[[ RECORDS TO PROCESS, beginning ]]

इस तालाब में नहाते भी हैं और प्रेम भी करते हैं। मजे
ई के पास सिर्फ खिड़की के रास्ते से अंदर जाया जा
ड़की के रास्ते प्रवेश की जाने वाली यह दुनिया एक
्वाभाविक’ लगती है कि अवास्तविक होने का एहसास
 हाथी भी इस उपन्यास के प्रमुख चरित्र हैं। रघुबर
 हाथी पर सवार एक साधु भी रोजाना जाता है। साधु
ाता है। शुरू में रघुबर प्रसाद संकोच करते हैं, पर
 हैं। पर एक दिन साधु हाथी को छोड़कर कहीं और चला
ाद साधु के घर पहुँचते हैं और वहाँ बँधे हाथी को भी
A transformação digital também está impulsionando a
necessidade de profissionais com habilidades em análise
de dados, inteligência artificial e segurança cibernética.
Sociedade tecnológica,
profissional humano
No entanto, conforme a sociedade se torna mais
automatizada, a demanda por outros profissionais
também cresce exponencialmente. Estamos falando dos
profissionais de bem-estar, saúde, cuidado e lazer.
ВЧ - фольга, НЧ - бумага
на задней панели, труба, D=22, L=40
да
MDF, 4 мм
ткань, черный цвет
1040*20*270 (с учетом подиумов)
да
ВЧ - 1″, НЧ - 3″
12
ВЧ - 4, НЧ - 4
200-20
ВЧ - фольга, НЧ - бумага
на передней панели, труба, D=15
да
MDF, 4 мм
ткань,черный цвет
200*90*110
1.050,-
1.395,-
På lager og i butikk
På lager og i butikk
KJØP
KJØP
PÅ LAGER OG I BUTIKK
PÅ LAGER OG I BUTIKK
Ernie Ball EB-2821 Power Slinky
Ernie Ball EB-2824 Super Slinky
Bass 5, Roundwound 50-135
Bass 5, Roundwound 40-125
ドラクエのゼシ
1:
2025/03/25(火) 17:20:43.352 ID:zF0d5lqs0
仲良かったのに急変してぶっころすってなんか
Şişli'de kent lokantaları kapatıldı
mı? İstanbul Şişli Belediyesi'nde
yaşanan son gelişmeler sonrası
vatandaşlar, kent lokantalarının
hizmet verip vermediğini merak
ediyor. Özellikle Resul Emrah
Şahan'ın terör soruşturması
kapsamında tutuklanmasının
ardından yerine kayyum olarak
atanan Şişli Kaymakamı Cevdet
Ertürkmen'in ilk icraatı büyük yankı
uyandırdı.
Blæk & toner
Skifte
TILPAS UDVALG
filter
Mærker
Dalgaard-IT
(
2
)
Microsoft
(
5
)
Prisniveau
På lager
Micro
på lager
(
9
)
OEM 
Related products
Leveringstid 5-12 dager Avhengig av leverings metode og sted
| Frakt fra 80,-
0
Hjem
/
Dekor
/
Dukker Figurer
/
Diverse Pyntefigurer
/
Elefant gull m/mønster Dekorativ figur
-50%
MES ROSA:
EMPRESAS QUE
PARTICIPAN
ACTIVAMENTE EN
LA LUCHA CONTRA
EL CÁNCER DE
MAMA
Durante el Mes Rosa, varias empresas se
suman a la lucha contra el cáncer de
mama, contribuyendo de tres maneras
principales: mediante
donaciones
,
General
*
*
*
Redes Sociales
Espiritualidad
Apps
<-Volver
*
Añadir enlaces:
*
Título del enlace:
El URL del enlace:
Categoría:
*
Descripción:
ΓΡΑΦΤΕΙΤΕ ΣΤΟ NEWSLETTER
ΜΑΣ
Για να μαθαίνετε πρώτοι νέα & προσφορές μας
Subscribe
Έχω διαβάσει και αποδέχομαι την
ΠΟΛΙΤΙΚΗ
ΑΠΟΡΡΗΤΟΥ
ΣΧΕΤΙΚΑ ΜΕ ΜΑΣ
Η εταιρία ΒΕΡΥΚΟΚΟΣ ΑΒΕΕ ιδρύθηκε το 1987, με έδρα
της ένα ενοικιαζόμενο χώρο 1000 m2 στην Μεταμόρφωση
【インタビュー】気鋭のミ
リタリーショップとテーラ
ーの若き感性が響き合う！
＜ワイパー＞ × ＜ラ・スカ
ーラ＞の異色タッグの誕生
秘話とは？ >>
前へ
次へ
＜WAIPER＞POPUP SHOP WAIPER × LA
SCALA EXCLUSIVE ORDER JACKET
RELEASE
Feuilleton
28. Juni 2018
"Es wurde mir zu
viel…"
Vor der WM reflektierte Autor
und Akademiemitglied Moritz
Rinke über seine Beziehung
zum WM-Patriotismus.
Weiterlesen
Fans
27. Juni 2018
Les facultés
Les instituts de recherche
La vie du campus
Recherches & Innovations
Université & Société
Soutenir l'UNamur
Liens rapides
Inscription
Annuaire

[[ RECORDS TO PROCESS, end ]]

# WHAT IS NEEDED
The records above must be transcribed line for line, exactly.

# SOLUTION
इस तालाब में नहाते भी हैं और प्रेम भी करते हैं। मजे
ई के पास सिर्फ खिड़की के रास्ते से अंदर जाया जा
ड़की के रास्ते प्रवेश की जाने वाली यह दुनिया एक
्वाभाविक’ लगती है कि अवास्तविक होने का एहसास
 हाथी भी इस उपन्यास के प्रमुख चरित्र हैं। रघुबर
 हाथी पर सवार एक साधु भी रोजाना जाता है। साधु
ाता है। शुरू में रघुबर प्रसाद संकोच करते हैं, पर
 हैं। पर एक दिन साधु हाथी को छोड़कर कहीं और चला
ाद साधु के घर पहुँचते हैं और वहाँ बँधे हाथी को भी
A transformação digital também está impulsionando a
necessidade de profissionais com habilidades em análise
de dados, inteligência artificial e segurança cibernética.
Sociedade tecnológica,
profissional humano
No entanto, conforme a sociedade se torna mais
automatizada, a demanda por outros profissionais
também cresce exponencialmente. Estamos falando dos
profissionais de bem-estar, saúde, cuidado e lazer.
ВЧ - фольга, НЧ - бумага
на задней панели, труба, D=22, L=40
да
MDF, 4 мм
ткань, черный цвет
1040*20*270 (с учетом подиумов)
да
ВЧ - 1″, НЧ - 3″
12
ВЧ - 4, НЧ - 4
200-20
ВЧ - фольга, НЧ - бумага
на передней панели, труба, D=15
да
MDF, 4 мм
ткань,черный цвет
200*90*110
1.050,-
1.395,-
På lager og i butikk
På lager og i butikk
KJØP
KJØP
PÅ LAGER OG I BUTIKK
PÅ LAGER OG I BUTIKK
Ernie Ball EB-2821 Power Slinky
Ernie Ball EB-2824 Super Slinky
Bass 5, Roundwound 50-135
Bass 5, Roundwound 40-125
ドラクエのゼシ
1:
2025/03/25(火) 17:20:43.352 ID:zF0d5lqs0
仲良かったのに急変してぶっころすってなんか
Şişli'de kent lokantaları kapatıldı
mı? İstanbul Şişli Belediyesi'nde
yaşanan son gelişmeler sonrası
vatandaşlar, kent lokantalarının
hizmet verip vermediğini merak
ediyor. Özellikle Resul Emrah
Şahan'ın terör soruşturması
kapsamında tutuklanmasının
ardından yerine kayyum olarak
atanan Şişli Kaymakamı Cevdet
Ertürkmen'in ilk icraatı büyük yankı
uyandırdı.
Blæk & toner
Skifte
TILPAS UDVALG
filter
Mærker
Dalgaard-IT
(
2
)
Microsoft
(
5
)
Prisniveau
På lager
Micro
på lager
(
9
)
OEM 
Related products
Leveringstid 5-12 dager Avhengig av leverings metode og sted
| Frakt fra 80,-
0
Hjem
/
Dekor
/
Dukker Figurer
/
Diverse Pyntefigurer
/
Elefant gull m/mønster Dekorativ figur
-50%
MES ROSA:
EMPRESAS QUE
PARTICIPAN
ACTIVAMENTE EN
LA LUCHA CONTRA
EL CÁNCER DE
MAMA
Durante el Mes Rosa, varias empresas se
suman a la lucha contra el cáncer de
mama, contribuyendo de tres maneras
principales: mediante
donaciones
,
General
*
*
*
Redes Sociales
Espiritualidad
Apps
<-Volver
*
Añadir enlaces:
*
Título del enlace:
El URL del enlace:
Categoría:
*
Descripción:
ΓΡΑΦΤΕΙΤΕ ΣΤΟ NEWSLETTER
ΜΑΣ
Για να μαθαίνετε πρώτοι νέα & προσφορές μας
Subscribe
Έχω διαβάσει και αποδέχομαι την
ΠΟΛΙΤΙΚΗ
ΑΠΟΡΡΗΤΟΥ
ΣΧΕΤΙΚΑ ΜΕ ΜΑΣ
Η εταιρία ΒΕΡΥΚΟΚΟΣ ΑΒΕΕ ιδρύθηκε το 1987, με έδρα
της ένα ενοικιαζόμενο χώρο 1000 m2 στην Μεταμόρφωση
【インタビュー】気鋭のミ
リタリーショップとテーラ
ーの若き感性が響き合う！
＜ワイパー＞ × ＜ラ・スカ
ーラ＞の異色タッグの誕生
秘話とは？ >>
前へ
次へ
＜WAIPER＞POPUP SHOP WAIPER × LA
SCALA EXCLUSIVE ORDER JACKET
RELEASE
Feuilleton
28. Juni 2018
"Es wurde mir zu
viel…"
Vor der WM reflektierte Autor
und Akademiemitglied Moritz
Rinke über seine Beziehung
zum WM-Patriotismus.
Weiterlesen
Fans
27. Juni 2018
Les facultés
Les instituts de recherche
La vie du campus
Recherches & Innovations
Université & Société
Soutenir l'UNamur
Liens rapides
Inscription
Annuaire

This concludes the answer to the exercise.